## Task objective
Convert the lines of text in the items below into a Markdown table with the columns "No." and "Text", numbering each line in order and omitting blank lines. Leave the pictures out of the answer.

## Given information
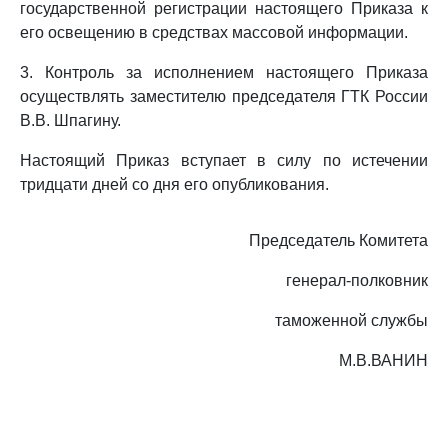
государственной регистрации настоящего Приказа к
его освещению в средствах массовой информации.
3. Контроль за исполнением настоящего Приказа
осуществлять заместителю председателя ГТК России
В.В. Шпагину.
Настоящий Приказ вступает в силу по истечении
тридцати дней со дня его опубликования.
Председатель Комитета
генерал-полковник
таможенной службы
М.В.ВАНИН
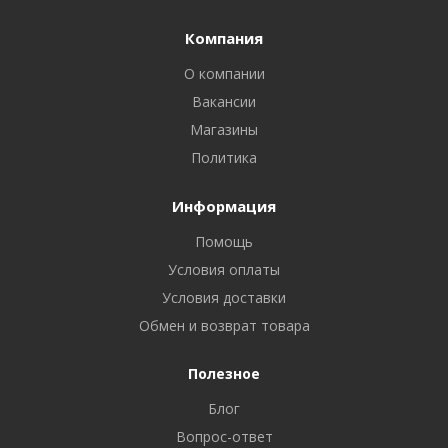
Компания
О компании
Вакансии
Магазины
Политика
Информация
Помощь
Условия оплаты
Условия доставки
Обмен и возврат товара
Полезное
Блог
Вопрос-ответ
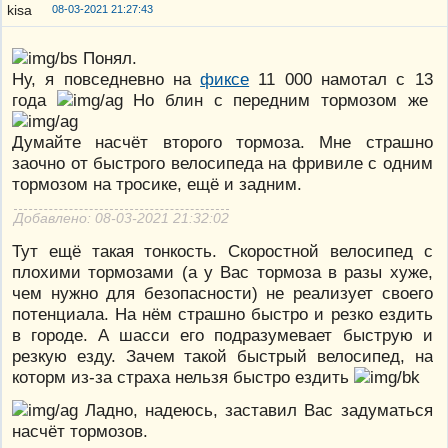
08-03-2021 21:27:43
Понял.
Ну, я повседневно на
фиксе
11 000 намотал с 13
года
Но блин с передним тормозом же
Думайте насчёт второго тормоза. Мне страшно
заочно от быстрого велосипеда на фривиле с одним
тормозом на тросике, ещё и задним.
Добавлено: 08-03-2021 21:32:02
Тут ещё такая тонкость. Скоростной велосипед с
плохими тормозами (а у Вас тормоза в разы хуже,
чем нужно для безопасности) не реализует своего
потенциала. На нём страшно быстро и резко ездить
в городе. А шасси его подразумевает быструю и
резкую езду. Зачем такой быстрый велосипед, на
которм из-за страха нельзя быстро ездить
Ладно, надеюсь, заставил Вас задуматься
насчёт тормозов.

## Solution below
| No. | Text |
|---|---|
| 1 | государственной регистрации настоящего Приказа к |
| 2 | его освещению в средствах массовой информации. |
| 3 | 3. Контроль за исполнением настоящего Приказа |
| 4 | осуществлять заместителю председателя ГТК России |
| 5 | В.В. Шпагину. |
| 6 | Настоящий Приказ вступает в силу по истечении |
| 7 | тридцати дней со дня его опубликования. |
| 8 | Председатель Комитета |
| 9 | генерал-полковник |
| 10 | таможенной службы |
| 11 | М.В.ВАНИН |
| 12 | Компания |
| 13 | О компании |
| 14 | Вакансии |
| 15 | Магазины |
| 16 | Политика |
| 17 | Информация |
| 18 | Помощь |
| 19 | Условия оплаты |
| 20 | Условия доставки |
| 21 | Обмен и возврат товара |
| 22 | Полезное |
| 23 | Блог |
| 24 | Вопрос-ответ |
| 25 | 08-03-2021 21:27:43 |
| 26 | Понял. |
| 27 | Ну, я повседневно на |
| 28 | фиксе |
| 29 | 11 000 намотал с 13 |
| 30 | года |
| 31 | Но блин с передним тормозом же |
| 32 | Думайте насчёт второго тормоза. Мне страшно |
| 33 | заочно от быстрого велосипеда на фривиле с одним |
| 34 | тормозом на тросике, ещё и задним. |
| 35 | Добавлено: 08-03-2021 21:32:02 |
| 36 | Тут ещё такая тонкость. Скоростной велосипед с |
| 37 | плохими тормозами (а у Вас тормоза в разы хуже, |
| 38 | чем нужно для безопасности) не реализует своего |
| 39 | потенциала. На нём страшно быстро и резко ездить |
| 40 | в городе. А шасси его подразумевает быструю и |
| 41 | резкую езду. Зачем такой быстрый велосипед, на |
| 42 | которм из-за страха нельзя быстро ездить |
| 43 | Ладно, надеюсь, заставил Вас задуматься |
| 44 | насчёт тормозов. |